**Your instructions**
Below are entries; output exactly the lines from the one with "[715,240,759,254] [55,261,111,270] protocol" to the one with "(620, 890) none", both included, and nothing else.

**Source material**
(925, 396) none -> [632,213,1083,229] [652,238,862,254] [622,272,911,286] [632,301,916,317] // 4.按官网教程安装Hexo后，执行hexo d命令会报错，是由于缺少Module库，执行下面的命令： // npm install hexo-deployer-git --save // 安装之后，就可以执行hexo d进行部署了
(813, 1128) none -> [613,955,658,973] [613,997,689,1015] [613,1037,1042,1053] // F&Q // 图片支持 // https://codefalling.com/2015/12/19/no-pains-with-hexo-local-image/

...

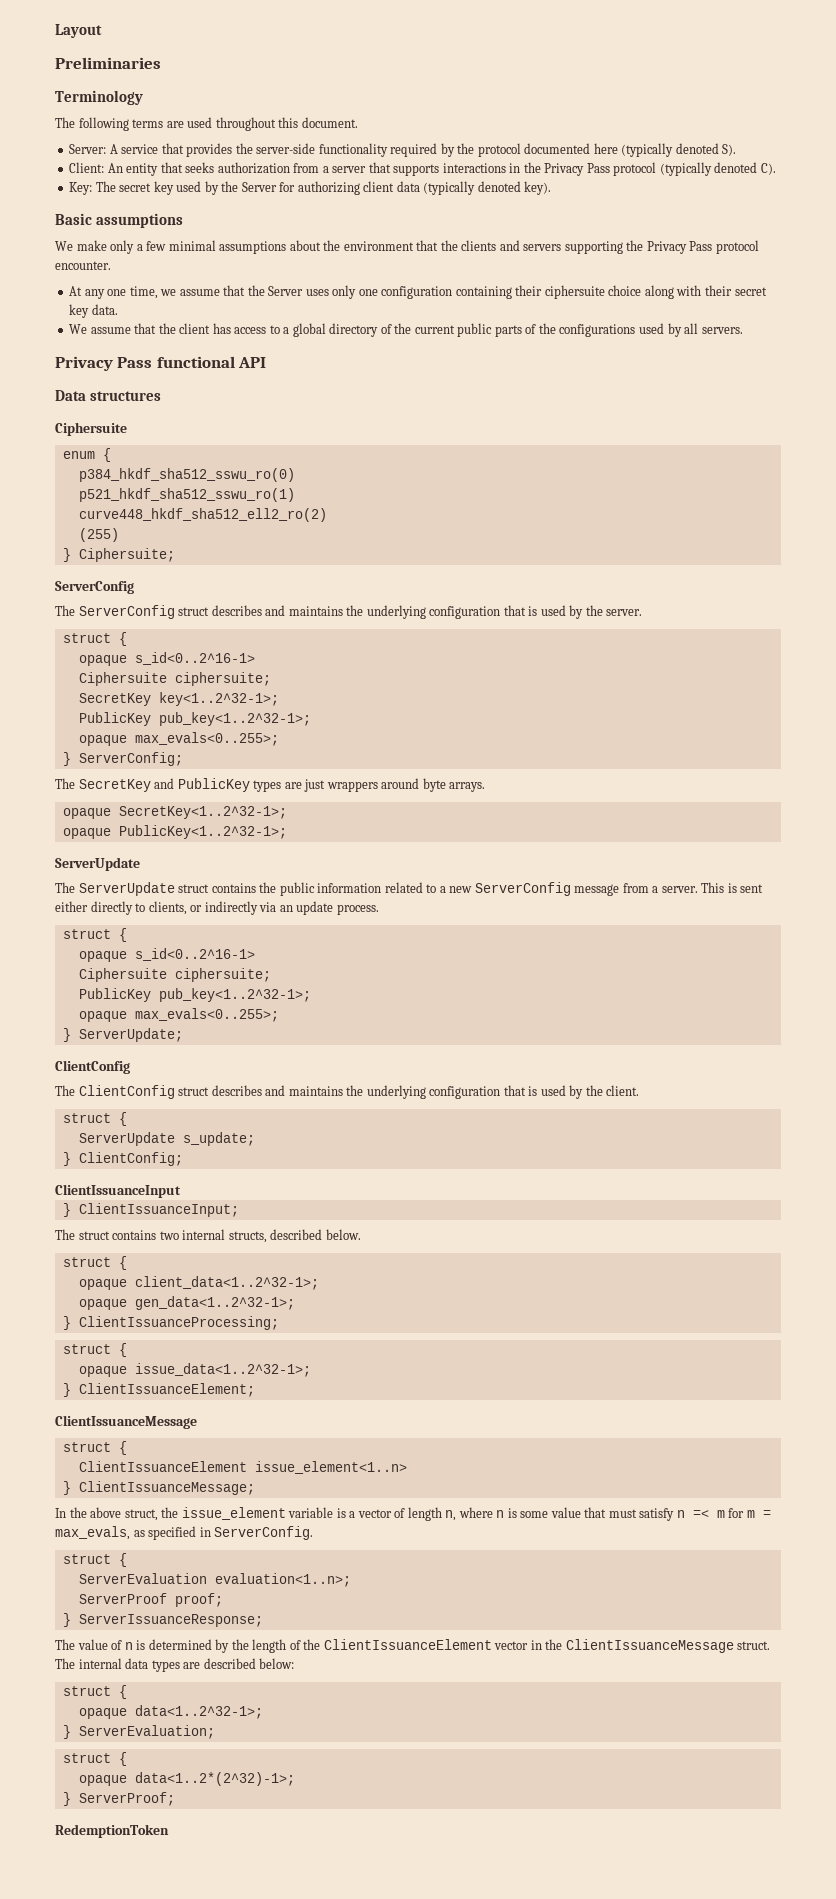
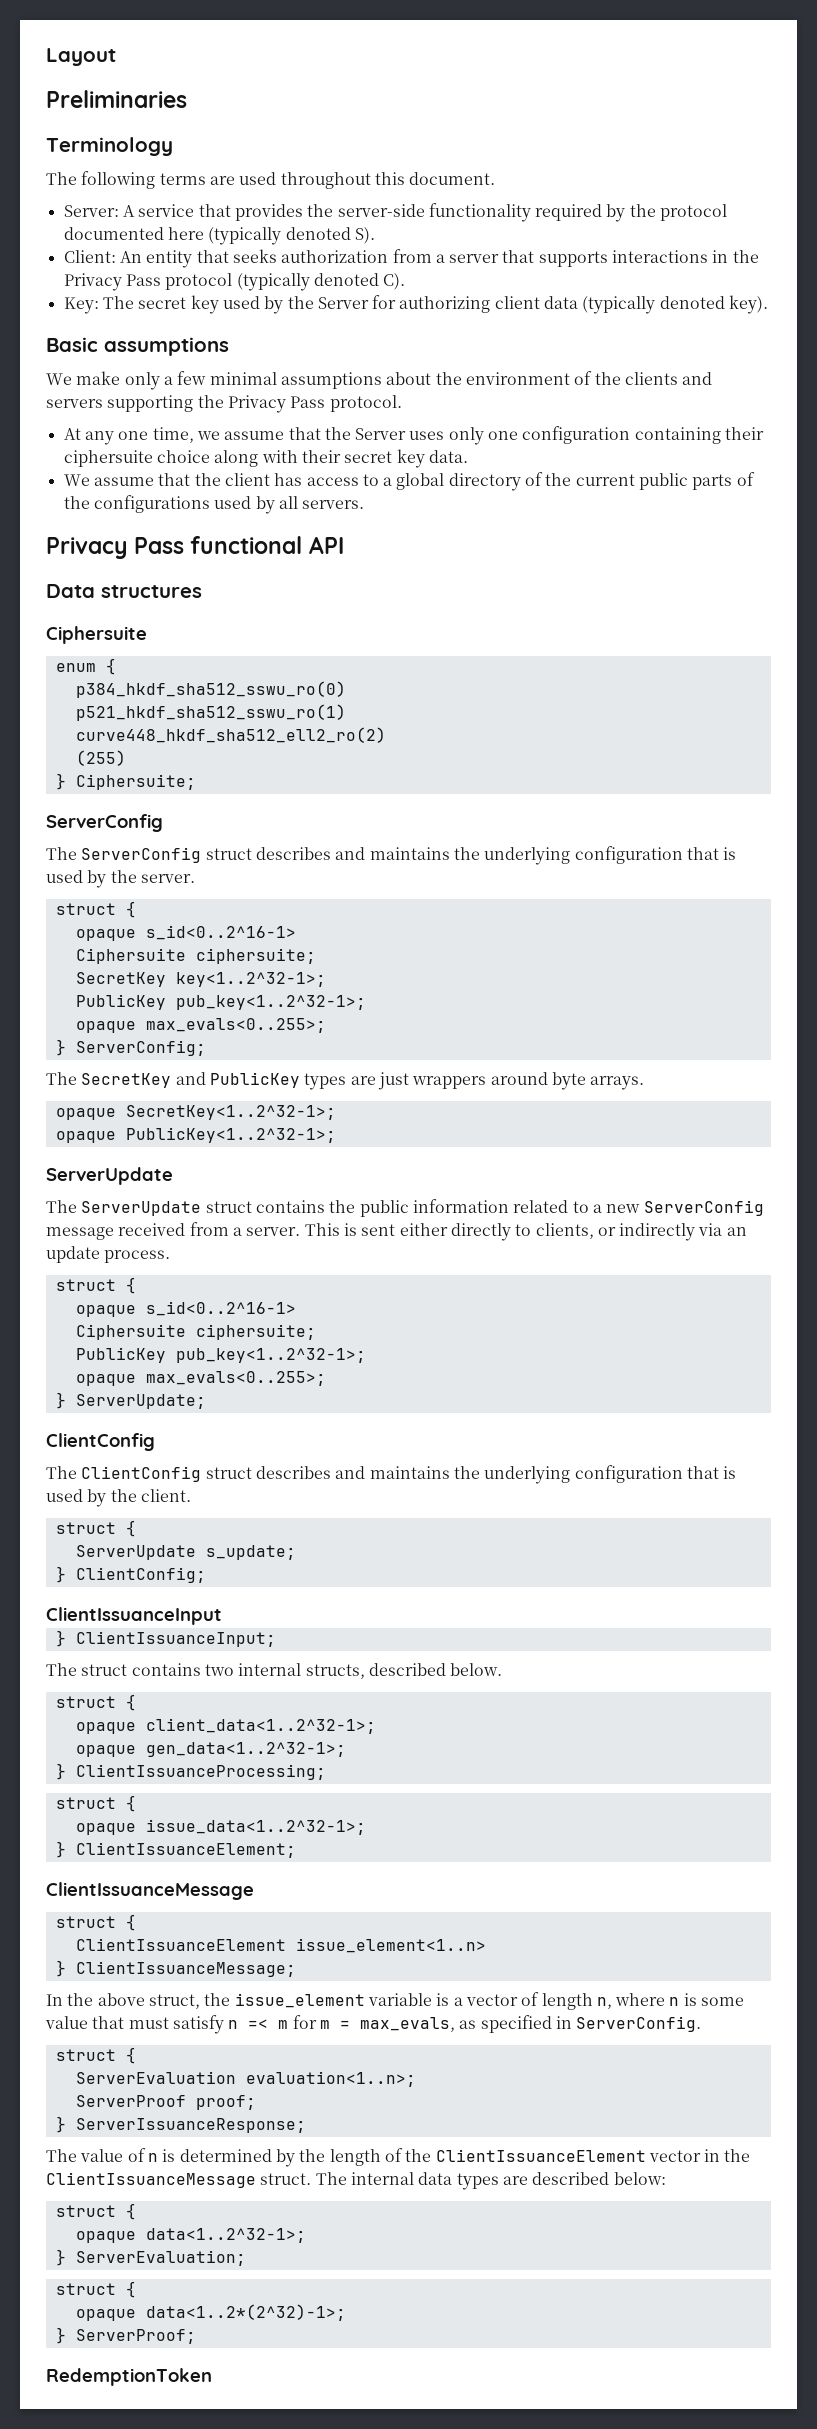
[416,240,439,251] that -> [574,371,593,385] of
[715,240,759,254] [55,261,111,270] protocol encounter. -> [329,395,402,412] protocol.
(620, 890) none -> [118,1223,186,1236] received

**Answer to the exercise**
[715,240,759,254] [55,261,111,270] protocol encounter. -> [329,395,402,412] protocol.
(620, 890) none -> [118,1223,186,1236] received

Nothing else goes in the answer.